WORK ITEM = Down to the last line below, give the listing again exactly.

# # #

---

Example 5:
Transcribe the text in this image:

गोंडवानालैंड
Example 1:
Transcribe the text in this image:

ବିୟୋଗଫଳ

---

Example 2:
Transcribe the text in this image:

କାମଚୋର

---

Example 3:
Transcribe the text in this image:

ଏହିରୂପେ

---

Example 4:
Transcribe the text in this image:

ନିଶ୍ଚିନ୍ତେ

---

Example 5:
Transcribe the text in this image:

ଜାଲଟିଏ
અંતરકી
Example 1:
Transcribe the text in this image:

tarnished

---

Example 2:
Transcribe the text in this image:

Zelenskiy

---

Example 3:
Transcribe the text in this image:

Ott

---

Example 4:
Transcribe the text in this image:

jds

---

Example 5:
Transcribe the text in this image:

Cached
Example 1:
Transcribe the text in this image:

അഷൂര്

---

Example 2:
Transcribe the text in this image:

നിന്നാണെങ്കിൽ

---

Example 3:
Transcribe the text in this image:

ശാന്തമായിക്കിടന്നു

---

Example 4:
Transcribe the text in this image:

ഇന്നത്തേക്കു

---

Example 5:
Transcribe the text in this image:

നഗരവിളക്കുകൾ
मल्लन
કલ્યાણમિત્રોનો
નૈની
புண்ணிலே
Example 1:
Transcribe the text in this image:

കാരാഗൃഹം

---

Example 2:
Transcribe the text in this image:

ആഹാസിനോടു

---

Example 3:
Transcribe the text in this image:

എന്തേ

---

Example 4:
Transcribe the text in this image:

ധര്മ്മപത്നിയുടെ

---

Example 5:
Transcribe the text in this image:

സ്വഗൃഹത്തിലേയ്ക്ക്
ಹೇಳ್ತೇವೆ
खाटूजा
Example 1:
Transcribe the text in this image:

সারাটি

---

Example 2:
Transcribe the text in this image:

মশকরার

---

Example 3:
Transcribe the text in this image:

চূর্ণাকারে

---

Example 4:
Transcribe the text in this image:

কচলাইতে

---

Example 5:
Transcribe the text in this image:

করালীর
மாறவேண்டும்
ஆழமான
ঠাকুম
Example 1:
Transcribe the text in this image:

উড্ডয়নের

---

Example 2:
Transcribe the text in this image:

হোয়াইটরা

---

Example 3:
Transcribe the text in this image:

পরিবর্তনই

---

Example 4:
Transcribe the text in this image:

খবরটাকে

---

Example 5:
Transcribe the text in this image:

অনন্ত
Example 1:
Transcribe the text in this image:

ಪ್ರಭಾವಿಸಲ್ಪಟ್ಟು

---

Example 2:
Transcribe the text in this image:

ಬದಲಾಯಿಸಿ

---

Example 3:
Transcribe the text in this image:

# # #

ANSWER BOX =
---

Example 5:
Transcribe the text in this image:

गोंडवानालैंड
Example 1:
Transcribe the text in this image:

ବିୟୋଗଫଳ

---

Example 2:
Transcribe the text in this image:

କାମଚୋର

---

Example 3:
Transcribe the text in this image:

ଏହିରୂପେ

---

Example 4:
Transcribe the text in this image:

ନିଶ୍ଚିନ୍ତେ

---

Example 5:
Transcribe the text in this image:

ଜାଲଟିଏ
અંતરકી
Example 1:
Transcribe the text in this image:

tarnished

---

Example 2:
Transcribe the text in this image:

Zelenskiy

---

Example 3:
Transcribe the text in this image:

Ott

---

Example 4:
Transcribe the text in this image:

jds

---

Example 5:
Transcribe the text in this image:

Cached
Example 1:
Transcribe the text in this image:

അഷൂര്

---

Example 2:
Transcribe the text in this image:

നിന്നാണെങ്കിൽ

---

Example 3:
Transcribe the text in this image:

ശാന്തമായിക്കിടന്നു

---

Example 4:
Transcribe the text in this image:

ഇന്നത്തേക്കു

---

Example 5:
Transcribe the text in this image:

നഗരവിളക്കുകൾ
मल्लन
કલ્યાણમિત્રોનો
નૈની
புண்ணிலே
Example 1:
Transcribe the text in this image:

കാരാഗൃഹം

---

Example 2:
Transcribe the text in this image:

ആഹാസിനോടു

---

Example 3:
Transcribe the text in this image:

എന്തേ

---

Example 4:
Transcribe the text in this image:

ധര്മ്മപത്നിയുടെ

---

Example 5:
Transcribe the text in this image:

സ്വഗൃഹത്തിലേയ്ക്ക്
ಹೇಳ್ತೇವೆ
खाटूजा
Example 1:
Transcribe the text in this image:

সারাটি

---

Example 2:
Transcribe the text in this image:

মশকরার

---

Example 3:
Transcribe the text in this image:

চূর্ণাকারে

---

Example 4:
Transcribe the text in this image:

কচলাইতে

---

Example 5:
Transcribe the text in this image:

করালীর
மாறவேண்டும்
ஆழமான
ঠাকুম
Example 1:
Transcribe the text in this image:

উড্ডয়নের

---

Example 2:
Transcribe the text in this image:

হোয়াইটরা

---

Example 3:
Transcribe the text in this image:

পরিবর্তনই

---

Example 4:
Transcribe the text in this image:

খবরটাকে

---

Example 5:
Transcribe the text in this image:

অনন্ত
Example 1:
Transcribe the text in this image:

ಪ್ರಭಾವಿಸಲ್ಪಟ್ಟು

---

Example 2:
Transcribe the text in this image:

ಬದಲಾಯಿಸಿ

---

Example 3:
Transcribe the text in this image:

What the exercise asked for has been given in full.